PH.D DEFENCE - PUBLIC SEMINAR

Bandit-style algorithms for wireless network selection

Speaker

Ms Anuja Meetoo Appavoo

Advisor

Dr Seth Lewis Gilbert, Professor, School of Computing
Dr Tan Kian Lee, Tan Sri Runme Shaw Senior Professor, School of Computing

29 Jul 2020 Wednesday, 02:00 PM to 03:30 PM

Zoom presentation

Join Zoom Meeting
https://nus-sg.zoom.us/j/99888177292?pwd=emxUYU92U3diTWVJekdPS2ozdDgvQT09

Meeting ID: 998 8817 7292
Password: 657984

Abstract:

Multi-armed bandit algorithms are well-studied for decision-making in settings with limited information. EXP3 is a leading bandit algorithm for adversarial bandit setting with impressive theoretical properties. It is fully decentralized, regret-minimizing, and known to converge to a Nash equilibrium when applied in a multi-player setting. These suggest that it should be an excellent solution for distributed resource selection problems. However, its real-world performance lags far behind. It incurs high switching cost, is slow to "stabilize", fails to deal with transient behaviors, and does not provide good guarantees for periodic behaviors in the environment.

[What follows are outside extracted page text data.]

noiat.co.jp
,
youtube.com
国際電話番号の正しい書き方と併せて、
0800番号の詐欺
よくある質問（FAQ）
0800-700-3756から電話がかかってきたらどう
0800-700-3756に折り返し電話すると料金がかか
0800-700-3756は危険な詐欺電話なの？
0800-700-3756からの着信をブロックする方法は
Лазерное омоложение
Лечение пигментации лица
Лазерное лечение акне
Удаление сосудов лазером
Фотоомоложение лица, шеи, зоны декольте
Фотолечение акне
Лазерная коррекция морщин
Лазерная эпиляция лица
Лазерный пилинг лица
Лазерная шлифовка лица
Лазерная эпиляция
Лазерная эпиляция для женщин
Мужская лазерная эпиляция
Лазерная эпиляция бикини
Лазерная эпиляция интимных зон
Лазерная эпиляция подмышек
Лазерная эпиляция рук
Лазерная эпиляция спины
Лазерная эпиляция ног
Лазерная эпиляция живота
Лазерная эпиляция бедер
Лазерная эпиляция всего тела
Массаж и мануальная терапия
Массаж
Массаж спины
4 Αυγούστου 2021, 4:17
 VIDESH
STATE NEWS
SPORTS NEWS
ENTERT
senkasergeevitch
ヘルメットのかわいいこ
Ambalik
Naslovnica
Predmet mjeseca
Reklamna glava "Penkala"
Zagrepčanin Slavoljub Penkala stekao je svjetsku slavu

In this thesis, we develop bandit-style algorithms with significantly better practical performance, without compromising on good theoretical properties of existing algorithms. We demonstrate that multi-armed bandit algorithms can play an important role in solving distributed resource selection problems, when practical concerns are addressed. As a motivating example, we focus on the wireless network selection problem. Mobile devices often have several wireless networks at their disposal. While choosing the right one is vital for good performance, it is non-trivial. The fact that the environment is dynamic makes it more challenging.

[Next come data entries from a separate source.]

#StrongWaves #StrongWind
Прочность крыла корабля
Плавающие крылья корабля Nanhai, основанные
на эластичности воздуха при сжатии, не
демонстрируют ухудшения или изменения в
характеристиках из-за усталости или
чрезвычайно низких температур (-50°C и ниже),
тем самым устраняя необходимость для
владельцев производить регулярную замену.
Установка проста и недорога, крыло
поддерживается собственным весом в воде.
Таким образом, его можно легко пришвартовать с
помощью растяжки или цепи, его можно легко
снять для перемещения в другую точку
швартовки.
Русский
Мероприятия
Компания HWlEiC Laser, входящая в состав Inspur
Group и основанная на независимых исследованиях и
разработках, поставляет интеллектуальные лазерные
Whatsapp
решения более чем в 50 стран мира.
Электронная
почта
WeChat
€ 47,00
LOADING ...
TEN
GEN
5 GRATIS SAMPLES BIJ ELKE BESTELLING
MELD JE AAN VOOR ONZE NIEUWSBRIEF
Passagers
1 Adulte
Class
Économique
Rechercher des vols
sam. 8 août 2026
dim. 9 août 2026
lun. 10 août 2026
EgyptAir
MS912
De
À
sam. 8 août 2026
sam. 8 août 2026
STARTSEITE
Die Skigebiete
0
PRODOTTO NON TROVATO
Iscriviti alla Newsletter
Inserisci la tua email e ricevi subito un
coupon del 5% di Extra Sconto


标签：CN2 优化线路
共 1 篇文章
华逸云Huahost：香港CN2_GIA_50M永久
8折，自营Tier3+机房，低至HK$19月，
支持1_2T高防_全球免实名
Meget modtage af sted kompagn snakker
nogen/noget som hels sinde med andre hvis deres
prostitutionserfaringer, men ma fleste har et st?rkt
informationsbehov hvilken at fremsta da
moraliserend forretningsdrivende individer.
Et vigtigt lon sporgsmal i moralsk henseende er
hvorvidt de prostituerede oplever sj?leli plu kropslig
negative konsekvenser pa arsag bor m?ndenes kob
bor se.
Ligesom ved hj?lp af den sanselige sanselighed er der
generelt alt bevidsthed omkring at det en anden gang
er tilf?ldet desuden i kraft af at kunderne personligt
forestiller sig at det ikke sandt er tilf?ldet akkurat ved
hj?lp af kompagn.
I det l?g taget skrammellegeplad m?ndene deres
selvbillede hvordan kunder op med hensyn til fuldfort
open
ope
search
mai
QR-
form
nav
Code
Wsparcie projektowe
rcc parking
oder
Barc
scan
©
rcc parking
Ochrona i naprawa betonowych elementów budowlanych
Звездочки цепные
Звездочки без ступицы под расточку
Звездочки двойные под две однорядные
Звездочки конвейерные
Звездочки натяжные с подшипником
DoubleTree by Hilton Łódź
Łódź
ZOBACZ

First, we propose Smart EXP3, a fully decentralized bandit-style algorithm, with good theoretical and practical performance. We prove that it is regret-minimizing and retains the convergence property of EXP3, and give an upper bound on the number of network switches. We rely on simulation using synthetic data, trace-driven simulation, controlled experiments and in-the-wild experiments to evaluate it for network selection. We show that it significantly outperforms EXP3 in practice and allows devices to effectively learn and adapt in dynamic environments. In real-world experiments, it can achieve 18% faster download than a naive greedy solution.

Second, we develop Co-Bandit, an algorithm that allows devices to occasionally share their observations and forward feedback received from neighbors; hence, feedback may be received with a delay. Devices perform network selection based on their own observations and feedback from neighbors. Cooperation help them speed up each other's rate of learning. We prove that Co-Bandit is regret-minimizing and converges to a Nash equilibrium. Through simulation, we show that a very small amount of information, even with a delay, is adequate to nudge other devices to select the right network and yield significantly faster stabilization at an optimal state.

Third, we consider algorithms for periodic bandit problems. These problems can be reduced to the problem of bandits with expert advice and solved using EXP4. But, EXP4 has high running time and memory cost. Periodic EXP4 is its computationally efficient variant. With a collaborator, we applied it to network selection, assuming repetitive network behaviors, and observed that it incurs high switching cost and is slow to learn the pattern. We prove that it converges to a Nash equilibrium. We develop Smart Periodic EXP4 and demonstrate, via simulation for network selection, that it learns the pattern relatively faster, with reduced switching.

Overall, we contribute a set of features that can significantly improve the practical performance of bandit algorithms, without affecting their theoretical properties.